(WORK TASK)
Express the records from the line containing "I can't make out this photo of an" through the line containing "It reads 0.85 mA", both included, as a JSON list of strings with one string per line and any blank lines omitted.

(DATA RECORDS)
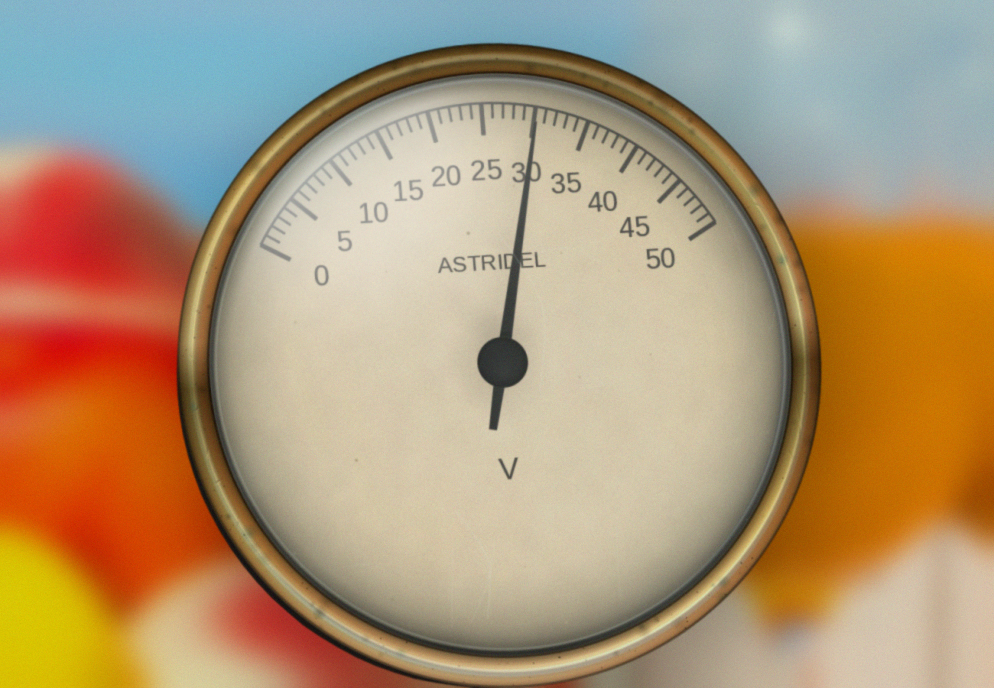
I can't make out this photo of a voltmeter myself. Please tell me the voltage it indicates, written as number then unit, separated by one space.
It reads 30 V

* * *

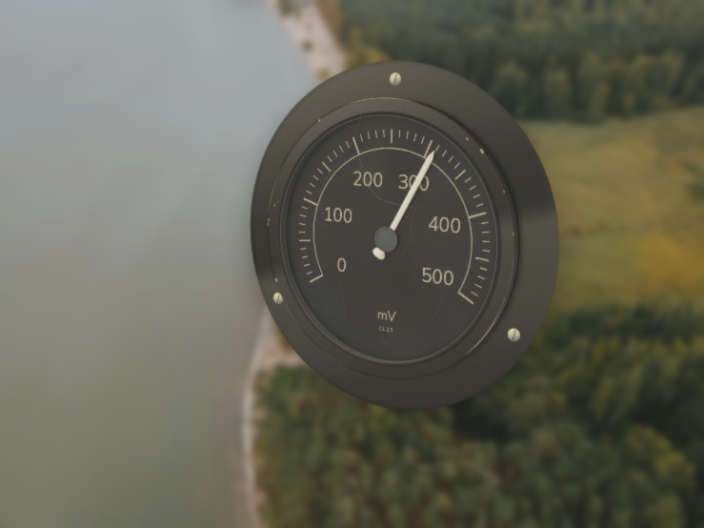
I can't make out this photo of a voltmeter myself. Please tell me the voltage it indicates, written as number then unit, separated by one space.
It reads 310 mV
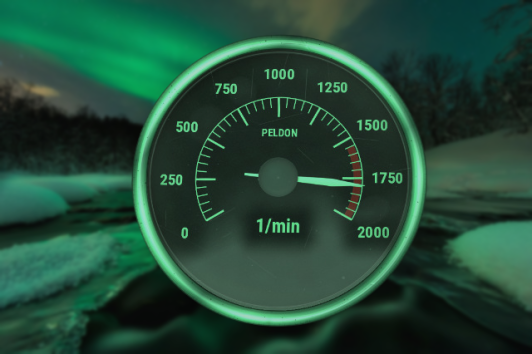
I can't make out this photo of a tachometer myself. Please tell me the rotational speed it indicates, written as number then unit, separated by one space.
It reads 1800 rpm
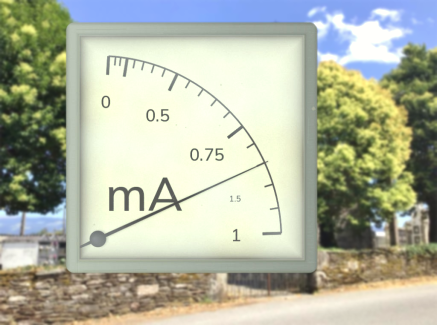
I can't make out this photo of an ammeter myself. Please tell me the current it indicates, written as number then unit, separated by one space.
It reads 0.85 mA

(WRITTEN SOLUTION)
[
  "I can't make out this photo of an ammeter myself. Please tell me the current it indicates, written as number then unit, separated by one space.",
  "It reads 0.85 mA"
]